ML Basics Intro
What is machine learning?
Here’s a working definition: machine learning is the field of science/engineering that seeks to build systems capable of learning from experience.
This is a very broad definition, and in practice, the set of activities that get labeled “machine learning” is pretty heterogeneous. However, two elements are common to nearly all machine learning applications: (a) the emphasis is on developing algorithms that can learn (semi-)autonomously from data, rather than static rule-based systems that must be explicitly designed or updated by humans; and (b) algorithm evaluation focuses heavily on the ability to meet objective quantitative targets.

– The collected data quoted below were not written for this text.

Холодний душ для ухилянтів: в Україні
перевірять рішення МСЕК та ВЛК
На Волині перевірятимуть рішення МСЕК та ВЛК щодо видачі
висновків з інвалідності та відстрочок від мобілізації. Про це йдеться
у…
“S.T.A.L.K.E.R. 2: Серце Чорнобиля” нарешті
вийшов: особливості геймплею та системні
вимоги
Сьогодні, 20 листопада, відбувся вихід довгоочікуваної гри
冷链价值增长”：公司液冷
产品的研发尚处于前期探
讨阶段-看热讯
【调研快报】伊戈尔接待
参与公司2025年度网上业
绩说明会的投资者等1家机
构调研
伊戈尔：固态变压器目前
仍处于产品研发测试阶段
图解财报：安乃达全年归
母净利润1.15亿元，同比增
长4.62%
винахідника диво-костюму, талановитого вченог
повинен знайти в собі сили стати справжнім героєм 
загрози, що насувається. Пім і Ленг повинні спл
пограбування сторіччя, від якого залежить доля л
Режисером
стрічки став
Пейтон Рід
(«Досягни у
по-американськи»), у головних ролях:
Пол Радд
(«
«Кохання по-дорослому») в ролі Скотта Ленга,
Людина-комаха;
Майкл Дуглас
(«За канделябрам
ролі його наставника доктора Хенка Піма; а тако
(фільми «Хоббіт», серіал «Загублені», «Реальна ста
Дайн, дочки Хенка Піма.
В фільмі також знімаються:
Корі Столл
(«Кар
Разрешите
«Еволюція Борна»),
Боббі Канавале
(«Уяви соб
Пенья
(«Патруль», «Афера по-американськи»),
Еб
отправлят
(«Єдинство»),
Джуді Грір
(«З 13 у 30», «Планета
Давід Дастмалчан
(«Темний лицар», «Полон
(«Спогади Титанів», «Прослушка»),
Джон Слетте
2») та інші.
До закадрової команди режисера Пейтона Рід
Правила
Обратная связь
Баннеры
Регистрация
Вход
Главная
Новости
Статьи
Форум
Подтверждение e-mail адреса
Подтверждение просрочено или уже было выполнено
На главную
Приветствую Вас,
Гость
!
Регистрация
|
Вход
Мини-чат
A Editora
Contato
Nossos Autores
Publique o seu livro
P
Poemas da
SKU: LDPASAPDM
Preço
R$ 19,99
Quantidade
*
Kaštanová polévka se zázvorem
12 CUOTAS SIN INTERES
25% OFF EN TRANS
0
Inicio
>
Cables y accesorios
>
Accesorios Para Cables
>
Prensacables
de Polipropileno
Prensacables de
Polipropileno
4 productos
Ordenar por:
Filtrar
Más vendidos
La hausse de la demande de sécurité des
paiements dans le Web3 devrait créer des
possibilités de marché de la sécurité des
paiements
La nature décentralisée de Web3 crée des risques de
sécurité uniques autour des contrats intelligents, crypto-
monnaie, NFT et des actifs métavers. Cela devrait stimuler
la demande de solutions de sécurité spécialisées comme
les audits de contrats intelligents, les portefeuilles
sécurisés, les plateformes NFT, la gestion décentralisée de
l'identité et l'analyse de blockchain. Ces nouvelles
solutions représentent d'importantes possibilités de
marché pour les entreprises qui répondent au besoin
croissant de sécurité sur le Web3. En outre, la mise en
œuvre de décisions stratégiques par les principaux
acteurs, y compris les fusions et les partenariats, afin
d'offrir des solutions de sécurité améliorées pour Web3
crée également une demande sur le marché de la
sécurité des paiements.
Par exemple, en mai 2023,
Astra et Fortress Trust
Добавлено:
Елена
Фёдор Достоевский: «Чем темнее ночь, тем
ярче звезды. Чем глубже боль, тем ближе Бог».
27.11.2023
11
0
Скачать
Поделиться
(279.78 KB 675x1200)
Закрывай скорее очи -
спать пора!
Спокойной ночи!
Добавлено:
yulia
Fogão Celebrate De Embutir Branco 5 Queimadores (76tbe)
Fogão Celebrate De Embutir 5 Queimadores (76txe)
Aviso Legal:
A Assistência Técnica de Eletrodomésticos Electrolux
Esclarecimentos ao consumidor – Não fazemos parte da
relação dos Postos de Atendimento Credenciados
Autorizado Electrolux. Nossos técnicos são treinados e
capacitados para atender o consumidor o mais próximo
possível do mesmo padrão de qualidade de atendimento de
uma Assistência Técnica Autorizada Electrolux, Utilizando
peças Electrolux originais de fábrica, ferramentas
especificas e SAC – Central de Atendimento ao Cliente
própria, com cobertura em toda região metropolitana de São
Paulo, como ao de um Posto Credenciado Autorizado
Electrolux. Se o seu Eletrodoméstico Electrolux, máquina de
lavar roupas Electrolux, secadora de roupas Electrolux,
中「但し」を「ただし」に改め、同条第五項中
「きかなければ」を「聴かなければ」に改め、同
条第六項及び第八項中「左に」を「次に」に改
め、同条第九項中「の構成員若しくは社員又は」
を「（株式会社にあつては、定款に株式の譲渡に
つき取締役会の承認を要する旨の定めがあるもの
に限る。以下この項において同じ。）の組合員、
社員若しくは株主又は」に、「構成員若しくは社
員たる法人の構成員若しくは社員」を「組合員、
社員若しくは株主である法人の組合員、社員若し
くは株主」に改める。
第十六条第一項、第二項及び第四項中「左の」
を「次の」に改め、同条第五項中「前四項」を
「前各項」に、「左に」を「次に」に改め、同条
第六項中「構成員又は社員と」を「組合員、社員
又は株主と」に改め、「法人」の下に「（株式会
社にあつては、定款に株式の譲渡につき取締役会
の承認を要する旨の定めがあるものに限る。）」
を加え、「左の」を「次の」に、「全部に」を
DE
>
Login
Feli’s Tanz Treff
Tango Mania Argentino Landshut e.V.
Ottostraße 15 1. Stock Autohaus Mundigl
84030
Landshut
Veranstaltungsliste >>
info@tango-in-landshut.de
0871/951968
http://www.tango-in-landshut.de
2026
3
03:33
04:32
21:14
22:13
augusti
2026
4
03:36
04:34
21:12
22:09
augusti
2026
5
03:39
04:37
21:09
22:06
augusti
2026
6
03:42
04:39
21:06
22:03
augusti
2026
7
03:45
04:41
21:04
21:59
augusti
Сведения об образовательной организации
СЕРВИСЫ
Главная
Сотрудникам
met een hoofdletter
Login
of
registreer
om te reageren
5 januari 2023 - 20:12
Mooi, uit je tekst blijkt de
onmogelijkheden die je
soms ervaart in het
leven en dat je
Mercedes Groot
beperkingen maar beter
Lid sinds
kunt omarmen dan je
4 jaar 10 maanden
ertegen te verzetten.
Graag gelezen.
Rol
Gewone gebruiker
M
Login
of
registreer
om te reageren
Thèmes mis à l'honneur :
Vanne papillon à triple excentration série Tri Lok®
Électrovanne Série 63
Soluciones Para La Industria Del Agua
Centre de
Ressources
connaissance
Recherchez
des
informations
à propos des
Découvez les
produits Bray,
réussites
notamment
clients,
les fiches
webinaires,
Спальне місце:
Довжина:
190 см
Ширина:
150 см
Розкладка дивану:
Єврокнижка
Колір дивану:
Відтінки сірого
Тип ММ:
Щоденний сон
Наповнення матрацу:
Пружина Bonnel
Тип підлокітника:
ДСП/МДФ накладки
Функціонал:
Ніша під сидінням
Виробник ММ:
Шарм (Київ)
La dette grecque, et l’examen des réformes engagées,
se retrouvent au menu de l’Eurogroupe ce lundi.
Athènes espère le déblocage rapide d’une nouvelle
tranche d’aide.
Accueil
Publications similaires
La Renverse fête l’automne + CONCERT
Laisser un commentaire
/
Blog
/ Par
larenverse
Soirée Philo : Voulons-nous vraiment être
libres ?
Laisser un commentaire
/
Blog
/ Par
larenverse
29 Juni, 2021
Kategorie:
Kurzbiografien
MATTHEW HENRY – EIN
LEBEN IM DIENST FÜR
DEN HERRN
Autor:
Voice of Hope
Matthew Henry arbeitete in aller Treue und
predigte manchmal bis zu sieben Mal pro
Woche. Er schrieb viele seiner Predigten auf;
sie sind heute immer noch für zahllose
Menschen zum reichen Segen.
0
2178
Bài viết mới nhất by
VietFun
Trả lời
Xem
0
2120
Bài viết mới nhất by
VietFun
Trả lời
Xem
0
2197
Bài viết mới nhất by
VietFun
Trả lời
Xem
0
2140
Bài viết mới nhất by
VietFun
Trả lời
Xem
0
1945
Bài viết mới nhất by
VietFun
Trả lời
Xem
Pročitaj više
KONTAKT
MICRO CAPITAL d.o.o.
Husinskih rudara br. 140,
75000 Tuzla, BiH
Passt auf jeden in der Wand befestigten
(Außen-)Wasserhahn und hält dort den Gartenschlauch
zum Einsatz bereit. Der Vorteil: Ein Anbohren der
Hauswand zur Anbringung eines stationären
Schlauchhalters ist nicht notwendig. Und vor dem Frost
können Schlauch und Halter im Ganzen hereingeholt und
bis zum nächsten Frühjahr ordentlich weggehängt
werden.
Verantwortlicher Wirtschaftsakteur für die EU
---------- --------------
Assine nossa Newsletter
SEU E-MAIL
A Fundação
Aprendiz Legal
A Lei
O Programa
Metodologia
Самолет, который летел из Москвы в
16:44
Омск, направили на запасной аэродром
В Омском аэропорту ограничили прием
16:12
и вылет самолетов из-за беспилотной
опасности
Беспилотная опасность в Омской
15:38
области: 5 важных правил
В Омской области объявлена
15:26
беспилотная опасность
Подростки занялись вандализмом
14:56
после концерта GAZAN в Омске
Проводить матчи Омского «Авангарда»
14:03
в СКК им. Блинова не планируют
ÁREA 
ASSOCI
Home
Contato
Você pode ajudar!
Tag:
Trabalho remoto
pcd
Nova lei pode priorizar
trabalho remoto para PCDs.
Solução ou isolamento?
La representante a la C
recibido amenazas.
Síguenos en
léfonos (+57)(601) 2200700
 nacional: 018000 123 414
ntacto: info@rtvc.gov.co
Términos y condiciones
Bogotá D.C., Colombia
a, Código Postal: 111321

Fundamentally, machine learning involves building mathematical models to help understand data. “Learning” enters the fray when we give these models tunable parameters that can be adapted to observed data; in this way the program can be considered to be “learning” from the data. Once these models have been fit to previously seen data, they can be used to predict and understand aspects of newly observed data.
Within the subsequent subsections we will cover the basics of machine learning including terminology and basic principles.
Exploratory Data Analysis
In exploratory data analysis (EDA), a major component of the data science lifecycle, we summarize, visualize, and transform data in order to understand them more deeply. Through exploratory data analysis we seek to deeply understand our data. Maintaining “a state of flexibility” helps us know what to look for. Fluency with our computational tools allows us to conduct our search. In this chapter, we emphasize the necessary attitude as we introduce increasingly sophisticated tools. Although EDA varies between domains of study, we almost always begin EDA by understanding:
- The data types of columns and the granularity of rows in the dataset.
- The distributions of quantitative data and measures of center and spread.
- Relationships between quantities in the dataset.